Il Programma delle Nazioni Unite per l’ambiente sui rifiuti elettronici (Unep) spiega che è necessaria una più forte cooperazione tra i Paesi del mondo ed una maggiore coerenza da parte dei legislatori, in modo da fortificare le normative nazionali ed ottimizzare la prevenzione del commercio illegale e dello scarico di rifiuti elettronici. Infatti si stima che il ciclo completo del mercato globale dei rifiuti, dalla raccolta fino al riciclo, ha un valore annuo di 410 miliardi di dollari, che lo rende un settore dalle grandi opportunità economiche e occupazionali, ma anche di forte attrattiva per la criminalità organizzata, che utilizza il mercato dei rifiuti allo scopo di guadagnare senza fatica, frodando il fisco e riciclando denaro sporco.

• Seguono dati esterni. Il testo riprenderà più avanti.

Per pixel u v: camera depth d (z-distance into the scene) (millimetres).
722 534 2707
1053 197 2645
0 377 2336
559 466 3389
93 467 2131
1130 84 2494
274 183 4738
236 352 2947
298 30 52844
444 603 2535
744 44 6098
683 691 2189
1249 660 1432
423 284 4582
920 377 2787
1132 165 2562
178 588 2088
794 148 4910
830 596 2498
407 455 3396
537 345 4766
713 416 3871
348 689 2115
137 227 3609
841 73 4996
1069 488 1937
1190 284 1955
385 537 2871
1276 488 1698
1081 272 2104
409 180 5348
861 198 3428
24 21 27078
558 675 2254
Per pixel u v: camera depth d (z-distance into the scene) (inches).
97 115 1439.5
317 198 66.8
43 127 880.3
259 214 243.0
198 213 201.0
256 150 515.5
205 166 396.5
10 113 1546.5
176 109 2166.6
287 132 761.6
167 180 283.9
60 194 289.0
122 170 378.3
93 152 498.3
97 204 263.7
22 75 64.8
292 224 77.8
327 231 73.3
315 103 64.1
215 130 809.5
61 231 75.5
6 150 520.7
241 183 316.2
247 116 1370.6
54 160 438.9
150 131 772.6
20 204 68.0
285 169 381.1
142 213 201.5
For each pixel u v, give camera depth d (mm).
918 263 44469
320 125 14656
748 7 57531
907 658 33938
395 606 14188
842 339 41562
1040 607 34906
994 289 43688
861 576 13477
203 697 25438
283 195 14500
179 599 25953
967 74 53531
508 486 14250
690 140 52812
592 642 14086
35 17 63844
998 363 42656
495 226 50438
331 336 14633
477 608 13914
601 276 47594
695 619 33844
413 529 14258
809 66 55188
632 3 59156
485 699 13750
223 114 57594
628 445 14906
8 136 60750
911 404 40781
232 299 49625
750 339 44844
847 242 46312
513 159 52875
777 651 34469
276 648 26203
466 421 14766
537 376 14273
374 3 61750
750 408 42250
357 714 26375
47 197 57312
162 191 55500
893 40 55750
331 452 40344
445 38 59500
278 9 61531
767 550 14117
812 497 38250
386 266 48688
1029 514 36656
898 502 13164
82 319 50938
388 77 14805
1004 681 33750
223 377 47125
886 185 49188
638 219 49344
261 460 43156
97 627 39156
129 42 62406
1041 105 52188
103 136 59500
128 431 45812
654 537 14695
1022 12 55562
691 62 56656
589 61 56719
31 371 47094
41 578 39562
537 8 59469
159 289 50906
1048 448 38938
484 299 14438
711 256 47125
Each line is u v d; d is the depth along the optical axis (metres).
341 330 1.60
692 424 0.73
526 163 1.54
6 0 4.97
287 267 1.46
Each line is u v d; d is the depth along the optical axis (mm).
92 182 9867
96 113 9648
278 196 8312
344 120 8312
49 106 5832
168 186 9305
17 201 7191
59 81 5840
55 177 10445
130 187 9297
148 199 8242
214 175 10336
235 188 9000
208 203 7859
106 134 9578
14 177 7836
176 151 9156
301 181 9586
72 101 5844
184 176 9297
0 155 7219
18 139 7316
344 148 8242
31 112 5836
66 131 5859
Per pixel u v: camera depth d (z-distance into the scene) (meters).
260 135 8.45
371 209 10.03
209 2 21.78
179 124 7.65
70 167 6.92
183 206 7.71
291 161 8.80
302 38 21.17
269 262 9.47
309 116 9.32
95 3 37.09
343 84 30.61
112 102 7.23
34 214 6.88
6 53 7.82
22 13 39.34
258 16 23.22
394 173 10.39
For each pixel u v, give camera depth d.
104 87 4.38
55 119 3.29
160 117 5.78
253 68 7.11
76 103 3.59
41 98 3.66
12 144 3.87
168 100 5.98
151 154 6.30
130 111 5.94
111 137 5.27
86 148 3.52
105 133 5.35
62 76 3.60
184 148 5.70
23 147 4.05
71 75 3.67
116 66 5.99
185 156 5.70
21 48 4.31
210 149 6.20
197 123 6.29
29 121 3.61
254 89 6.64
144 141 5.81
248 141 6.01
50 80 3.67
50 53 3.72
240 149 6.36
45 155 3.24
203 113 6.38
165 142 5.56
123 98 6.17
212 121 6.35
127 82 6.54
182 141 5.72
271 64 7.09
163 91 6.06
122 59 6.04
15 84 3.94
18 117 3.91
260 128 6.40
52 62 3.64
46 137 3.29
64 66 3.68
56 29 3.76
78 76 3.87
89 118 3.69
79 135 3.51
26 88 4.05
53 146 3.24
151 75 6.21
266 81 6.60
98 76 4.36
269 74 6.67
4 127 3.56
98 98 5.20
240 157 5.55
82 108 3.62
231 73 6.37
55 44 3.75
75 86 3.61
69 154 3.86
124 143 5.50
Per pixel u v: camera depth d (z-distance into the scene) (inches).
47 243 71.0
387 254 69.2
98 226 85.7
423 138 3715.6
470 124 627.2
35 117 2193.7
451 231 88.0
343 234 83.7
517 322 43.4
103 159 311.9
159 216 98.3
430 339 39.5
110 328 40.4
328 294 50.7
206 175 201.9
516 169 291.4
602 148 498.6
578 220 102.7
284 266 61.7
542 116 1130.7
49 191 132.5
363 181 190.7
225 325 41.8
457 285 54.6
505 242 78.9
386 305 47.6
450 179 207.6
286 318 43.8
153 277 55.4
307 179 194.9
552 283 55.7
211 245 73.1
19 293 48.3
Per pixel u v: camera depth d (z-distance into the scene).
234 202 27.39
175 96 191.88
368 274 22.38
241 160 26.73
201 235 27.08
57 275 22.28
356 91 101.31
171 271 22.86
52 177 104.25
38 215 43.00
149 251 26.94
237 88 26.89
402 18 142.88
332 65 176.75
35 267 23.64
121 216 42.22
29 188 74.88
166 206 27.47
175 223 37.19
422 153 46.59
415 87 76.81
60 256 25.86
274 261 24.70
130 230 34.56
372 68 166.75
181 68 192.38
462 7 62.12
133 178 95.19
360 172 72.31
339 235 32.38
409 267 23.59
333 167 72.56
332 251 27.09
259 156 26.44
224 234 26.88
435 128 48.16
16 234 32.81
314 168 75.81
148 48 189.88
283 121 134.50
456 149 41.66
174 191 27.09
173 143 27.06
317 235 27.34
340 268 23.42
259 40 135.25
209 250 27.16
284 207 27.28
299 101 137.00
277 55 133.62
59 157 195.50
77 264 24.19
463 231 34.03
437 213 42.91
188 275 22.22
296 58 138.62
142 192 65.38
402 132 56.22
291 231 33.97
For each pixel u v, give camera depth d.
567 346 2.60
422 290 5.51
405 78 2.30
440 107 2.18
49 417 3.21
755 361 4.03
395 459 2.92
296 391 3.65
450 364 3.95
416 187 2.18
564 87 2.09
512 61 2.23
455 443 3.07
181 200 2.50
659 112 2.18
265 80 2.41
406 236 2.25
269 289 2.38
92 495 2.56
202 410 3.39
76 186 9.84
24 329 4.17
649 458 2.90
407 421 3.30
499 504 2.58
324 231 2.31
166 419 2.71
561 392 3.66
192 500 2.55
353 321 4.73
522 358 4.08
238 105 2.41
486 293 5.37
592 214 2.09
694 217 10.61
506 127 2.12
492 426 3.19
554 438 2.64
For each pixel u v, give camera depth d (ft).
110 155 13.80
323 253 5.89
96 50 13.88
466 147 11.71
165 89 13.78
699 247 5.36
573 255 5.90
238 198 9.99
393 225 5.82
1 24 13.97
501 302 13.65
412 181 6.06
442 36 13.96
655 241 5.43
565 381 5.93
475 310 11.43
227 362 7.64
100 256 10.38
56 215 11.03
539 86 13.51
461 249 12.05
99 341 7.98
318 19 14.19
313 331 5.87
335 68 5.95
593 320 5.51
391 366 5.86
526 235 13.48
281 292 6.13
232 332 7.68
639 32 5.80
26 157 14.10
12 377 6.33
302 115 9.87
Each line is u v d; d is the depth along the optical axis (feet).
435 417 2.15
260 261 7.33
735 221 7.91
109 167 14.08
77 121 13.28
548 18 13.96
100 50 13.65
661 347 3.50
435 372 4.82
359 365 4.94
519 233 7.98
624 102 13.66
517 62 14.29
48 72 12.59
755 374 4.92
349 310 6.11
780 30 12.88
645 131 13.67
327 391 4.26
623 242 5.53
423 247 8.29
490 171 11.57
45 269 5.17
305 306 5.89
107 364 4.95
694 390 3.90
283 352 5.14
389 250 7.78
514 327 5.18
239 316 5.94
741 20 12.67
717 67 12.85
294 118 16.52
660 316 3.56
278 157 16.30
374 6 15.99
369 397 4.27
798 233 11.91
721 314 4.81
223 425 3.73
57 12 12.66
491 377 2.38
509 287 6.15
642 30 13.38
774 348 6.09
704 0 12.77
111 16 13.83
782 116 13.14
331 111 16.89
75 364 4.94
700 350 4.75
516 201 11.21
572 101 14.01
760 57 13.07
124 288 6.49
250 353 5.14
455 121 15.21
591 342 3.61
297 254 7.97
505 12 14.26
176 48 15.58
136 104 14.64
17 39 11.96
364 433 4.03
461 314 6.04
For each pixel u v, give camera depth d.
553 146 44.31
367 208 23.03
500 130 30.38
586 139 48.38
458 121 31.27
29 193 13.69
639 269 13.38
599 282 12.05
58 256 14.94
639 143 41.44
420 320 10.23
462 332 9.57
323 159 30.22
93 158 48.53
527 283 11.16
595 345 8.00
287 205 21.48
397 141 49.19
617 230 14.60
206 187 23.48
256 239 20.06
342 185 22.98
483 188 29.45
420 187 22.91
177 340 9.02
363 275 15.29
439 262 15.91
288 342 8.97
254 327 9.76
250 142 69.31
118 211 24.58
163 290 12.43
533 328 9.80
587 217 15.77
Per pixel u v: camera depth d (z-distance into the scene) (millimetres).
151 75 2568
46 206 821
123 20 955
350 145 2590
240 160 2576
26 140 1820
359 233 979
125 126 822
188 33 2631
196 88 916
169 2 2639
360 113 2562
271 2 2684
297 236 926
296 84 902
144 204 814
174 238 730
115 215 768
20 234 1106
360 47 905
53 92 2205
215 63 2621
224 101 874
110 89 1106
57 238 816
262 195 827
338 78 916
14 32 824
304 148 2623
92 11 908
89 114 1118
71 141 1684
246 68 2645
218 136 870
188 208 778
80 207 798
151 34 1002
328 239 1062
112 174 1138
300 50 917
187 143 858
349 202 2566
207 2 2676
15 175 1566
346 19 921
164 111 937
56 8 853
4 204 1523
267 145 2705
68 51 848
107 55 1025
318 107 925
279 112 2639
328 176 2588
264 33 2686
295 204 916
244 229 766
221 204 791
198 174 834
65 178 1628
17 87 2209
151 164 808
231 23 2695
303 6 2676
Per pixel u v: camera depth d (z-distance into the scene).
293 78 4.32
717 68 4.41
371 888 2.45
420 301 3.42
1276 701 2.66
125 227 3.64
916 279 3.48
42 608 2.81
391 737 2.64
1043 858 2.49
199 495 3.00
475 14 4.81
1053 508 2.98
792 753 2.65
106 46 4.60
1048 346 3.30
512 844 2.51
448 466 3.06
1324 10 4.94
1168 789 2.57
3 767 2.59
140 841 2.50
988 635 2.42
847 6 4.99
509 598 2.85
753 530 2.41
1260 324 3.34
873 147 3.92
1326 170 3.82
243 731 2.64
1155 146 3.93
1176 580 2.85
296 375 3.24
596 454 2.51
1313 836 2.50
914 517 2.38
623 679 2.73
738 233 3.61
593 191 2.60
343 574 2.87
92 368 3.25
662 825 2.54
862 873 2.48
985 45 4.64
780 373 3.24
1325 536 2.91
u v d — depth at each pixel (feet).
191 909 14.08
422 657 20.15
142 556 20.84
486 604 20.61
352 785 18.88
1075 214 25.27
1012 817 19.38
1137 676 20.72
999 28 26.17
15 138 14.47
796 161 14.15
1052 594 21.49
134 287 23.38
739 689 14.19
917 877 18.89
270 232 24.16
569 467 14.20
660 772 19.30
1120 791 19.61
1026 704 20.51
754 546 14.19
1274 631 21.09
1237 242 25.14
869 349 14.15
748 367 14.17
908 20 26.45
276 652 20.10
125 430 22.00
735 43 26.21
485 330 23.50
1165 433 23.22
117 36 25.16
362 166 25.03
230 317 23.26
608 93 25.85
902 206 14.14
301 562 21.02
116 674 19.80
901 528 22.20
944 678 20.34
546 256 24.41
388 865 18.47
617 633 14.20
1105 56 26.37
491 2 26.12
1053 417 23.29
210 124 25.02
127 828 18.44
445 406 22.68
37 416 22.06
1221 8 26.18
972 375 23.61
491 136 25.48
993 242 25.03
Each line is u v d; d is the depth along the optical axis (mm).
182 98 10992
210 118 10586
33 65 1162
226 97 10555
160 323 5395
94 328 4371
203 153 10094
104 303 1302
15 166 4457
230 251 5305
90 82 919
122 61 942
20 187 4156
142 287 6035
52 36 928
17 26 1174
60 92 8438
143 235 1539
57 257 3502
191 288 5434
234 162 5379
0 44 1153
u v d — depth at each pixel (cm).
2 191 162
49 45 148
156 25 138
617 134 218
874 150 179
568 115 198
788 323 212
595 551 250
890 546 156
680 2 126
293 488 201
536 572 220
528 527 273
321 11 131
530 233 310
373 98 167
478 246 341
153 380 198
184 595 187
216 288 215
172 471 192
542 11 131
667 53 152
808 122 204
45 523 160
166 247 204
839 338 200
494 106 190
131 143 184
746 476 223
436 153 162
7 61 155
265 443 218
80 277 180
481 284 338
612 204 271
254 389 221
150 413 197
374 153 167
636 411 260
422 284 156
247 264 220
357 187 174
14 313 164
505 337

Molte imprese inoltre, spesso ignorano sia la normativa inerente al trattamento dei rifiuti che le norme di sicurezza, esponendo i lavoratori a sostanze chimiche tossiche, mentre gli scarti dell’elettronica vengono riciclati in condizioni pericolose per la salute e portati per la maggior parte nelle discariche.

Un’ulteriore fonte di reddito proviene dal riciclaggio di elementi presenti nei dispositivi elettronici, come il rame e l’oro.

In una situazione virtuosa di economia formale, invece, le parti costose di cui sono costituiti rifiuti elettronici potrebbero essere riciclate in modo sicuro e riutilizzati, togliendole di mano ai trafficanti illegali e riducendo di conseguenza i rischi per la salute delle persone, con grande beneficio per l’ambiente e generazione di nuovi posti di lavoro.

In questo momento storico, l’incoerenza sia nei regolamenti da parte dei Paesi esportatori e importatori, sia nella classificazione dei rifiuti pericolosi e contaminanti, rappresenta una sfida per i legislatori per combattere efficacemente il traffico illecito di questi rifiuti pericolosi.

Infatti, siccome l’esportazione dall’Unione Europea e dagli stati OCSE verso i paesi non OCSE di e-waste sia vietata, i rifiuti elettronici vengono dichiarati come prodotti di seconda mano per essere esportati ai Paesi in via di sviluppo, come l’Africa (Ghana, Nigeria Costa d’Avorio e Repubblica del Congo) e l’Asia (Cina, Hong Kong, Pakistan, India, Bangladesh e Vietnam).

Attualmente sono in corso negoziati tra i Paesi del mondo per definire i criteri per classificare le apparecchiature come rifiuti o non rifiuti, per evitare che i rifiuti elettronici vadano a finire nelle discariche dei Paesi.

Su Advanced Materials è stato pubblicato uno studio che può essere considerato un passo in avanti per la riduzione dell’inquinamento elettronico e una produzione più sostenibile; infatti un team di ricercatori dell’Università dell’Illinois ha realizzato dei dispositivi che si autodistruggono.

I ricercatori americani, infatti, hanno costruito dei circuiti elettronici in grado di dissolversi alla fine del loro ciclo vitale utilizzando vari stimoli che innescano l’autodistruzione, come il calore, la luce ultravioletta, le sollecitazioni meccaniche, oppure con un induzione a distanza, grazie ad un ricevitore di radiofrequenza e ad una bobina di riscaldamento ad induzione. Il team ha creato, inoltre un dispositivo che si dissolve in acqua, con possibilità di essere applicato anche nel settore biomedico.